The Night Watch

It is like a man traveling abroad. He leaves home … and orders the gatekeeper to be on the watch. For me the image of the gatekeeper engages my imagination of the coming night watch – in an ancient city silhouetted against a setting sun as the lanterns and home lights cast their first shadows against the coming night.

Somewhere within its walls, an ancient and arthritic hand pushes against a wooden gate that slowly groans open. An elderly gatekeeper lights the watch lamp, hangs it upon a post and settles in – alone and alone with his thoughts. Such is the nature of the night watch.

It is not just of ancient times and places. Every eventide when most of us begin our glide path to sleep and dream of tomorrow, others keep watch – hold vigil as the dusk gives way to the gloaming then settles into the dark night. People alone and alone with their thoughts

  • a deputy sheriff on night patrol, an police officer driving alongside a chain-link fence, checking the gate at the school yard, the vacant lot – all the in between places.
  • a nurse making her midnight rounds. The glow of flashing numbers marking the pulse, the breathing, the life – all reflect in the lenses of her glasses. The sound of her steps quiet, but determined, as she moves from room to room, patient to patient.
  • The midnight watch at sea – the silent sentinels standing post – eyes scanning the horizon for what comes in the dark
  • Fire and Rescue, UPS flight crews, or a thousand other folks who keep the night watch
  • Many night vigils are held right in your house. The house is quiet, the family asleep.
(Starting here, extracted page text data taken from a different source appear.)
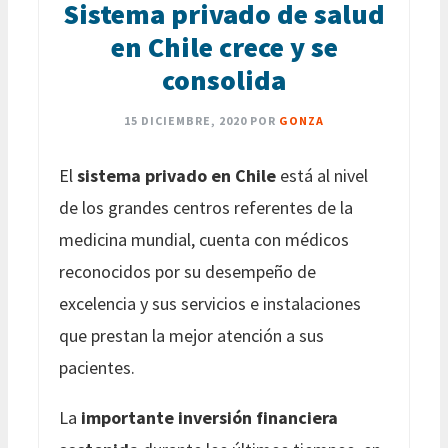
Sistema privado de salud
en Chile crece y se
consolida
15 DICIEMBRE, 2020
POR
GONZA
El
sistema privado en Chile
está al nivel
de los grandes centros referentes de la
medicina mundial, cuenta con médicos
reconocidos por su desempeño de
excelencia y sus servicios e instalaciones
que prestan la mejor atención a sus
pacientes.
La
importante inversión financiera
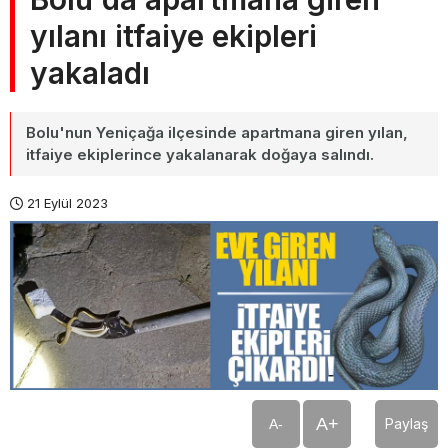
yılanı itfaiye ekipleri
yakaladı
Bolu'nun Yeniçağa ilçesinde apartmana giren yılan,
itfaiye ekiplerince yakalanarak doğaya salındı.
21 Eylül 2023
A+
Paylaş
A-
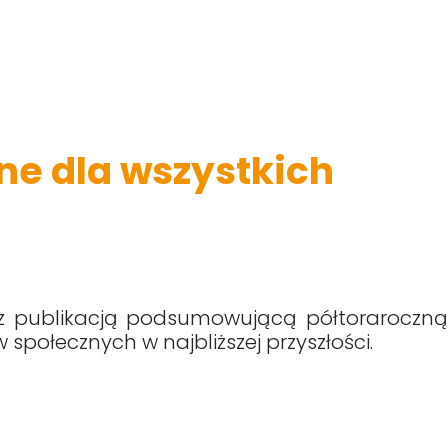
ne dla wszystkich
z publikacją podsumowującą półtoraroczną
społecznych w najbliższej przyszłości.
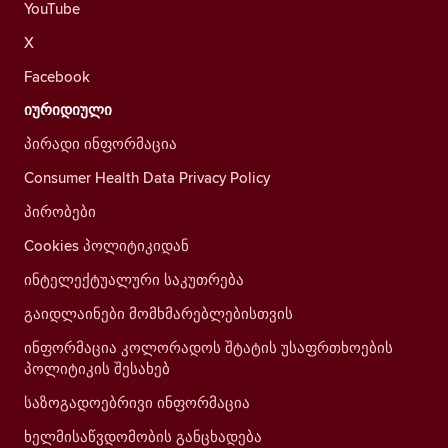
YouTube
X
Facebook
იურიდიული
პირადი ინფორმაცია
Consumer Health Data Privacy Policy
პირობები
Cookies პოლიტიკიდან
ინტელექტუალური საკუთრება
გაიდლაინები მომხმარებლებისთვის
ინფორმაცია კოლორადოს შტატის უსაფრთხოების
პოლიტიკის შესახებ
საზოგადოებრივი ინფორმაცია
ხელმისაწვდომობის განცხადება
The glare of a computer monitor; the only light as you view your bills online – the credit charges, cable service, car loan, mortgage payment, utilities – and Christmas coming soon. There is not enough, not this year.

Many things come in the night. It is in the silence of the night’s passing, between the moments – that the sorrows, the joys well up. When anxiety haunts us even as we count off the hours until night withers and sunrise prowls the horizon. There are nights when peace is as elusive and the night is long. The night watch is the time given us.
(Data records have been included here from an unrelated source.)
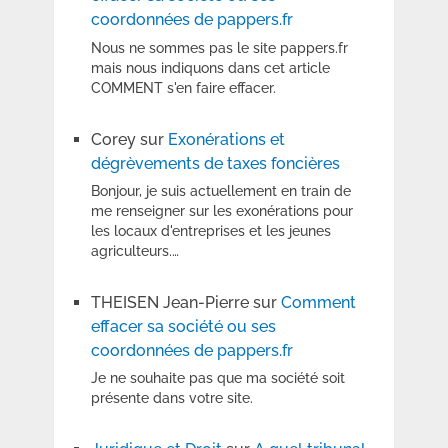
coordonnées de pappers.fr
Nous ne sommes pas le site pappers.fr
mais nous indiquons dans cet article
COMMENT s'en faire effacer.
Corey
sur
Exonérations et
dégrèvements de taxes foncières
Bonjour, je suis actuellement en train de
me renseigner sur les exonérations pour
les locaux d'entreprises et les jeunes
agriculteurs.…
THEISEN Jean-Pierre
sur
Comment
effacer sa société ou ses
coordonnées de pappers.fr
Je ne souhaite pas que ma société soit
présente dans votre site.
Advent is also the time given us – peace no less elusive, anxiety no less present. The people of our first reading knew that longing and waiting for the Messiah. They cry out with that full range of emotion: sorrow, joys, anxiety, fear they are too far lost to be found, cries that for God to come down and rend the heavens and make himself know, and haunted by the feeling that their guilt has left them up-rooted and scattered in the winds. Yet even in that long night, they recognize a core truth: that God continues to shape their lives: “Yet, O LORD… we are the clay and you the potter: we are all the work of your hands.” At the end of it all, this is what they hold onto in the time given them.

We are the gatekeepers of our time, keeping watch for the One-who-is-to-Come. And like the Israelites, to recognize the one central truth of their waiting. In this long vigil, waiting to open the gates for the Christ child, we hold onto the truth that we are never alone. God is ever present even in the watches of the night (maybe especially so).

  • Think of Joseph in the dead of night, adjusting the packs on the donkey, preparing to flee to Egypt with Mary and her child. Surely, he felt alone, but he had already opened his gates to the word of the Lord coming to him in a dream. He was not alone.
  • Think of Mary Magdalene, her soul as empty and dark as the gaping entrance to an empty tomb. She was alone, but searching – she was found and not alone.
  • Think of St Paul, shackled to the stone wall of a prison: deserted by friends, heckled by guards, alone in his cell. Yet, not alone.
  • A nurse who encounters the Lord of life in the midst of patients receiving palliative care
  • A parent encounters the Lord of love at the bedside of a sick child during the night
  • In the heart of a submariner, night watch allows enough silence to hear that still small voice of the Lord of hope.

None alone, each with the time given to us – time to let the potter shape us – time to celebrate the One-to-come who is ever present.

And so…it is the time for the night watch – our city silhouetted against a setting sun as the streetlights, headlights and home lights cast their first shadows against the coming night. We open the gates of our lives in prayer, we light our Advent candles, we settle in for the long night, secure that we are never alone – and we pray:

O LORD… we are the clay and you the potter: we are all the work of your hands.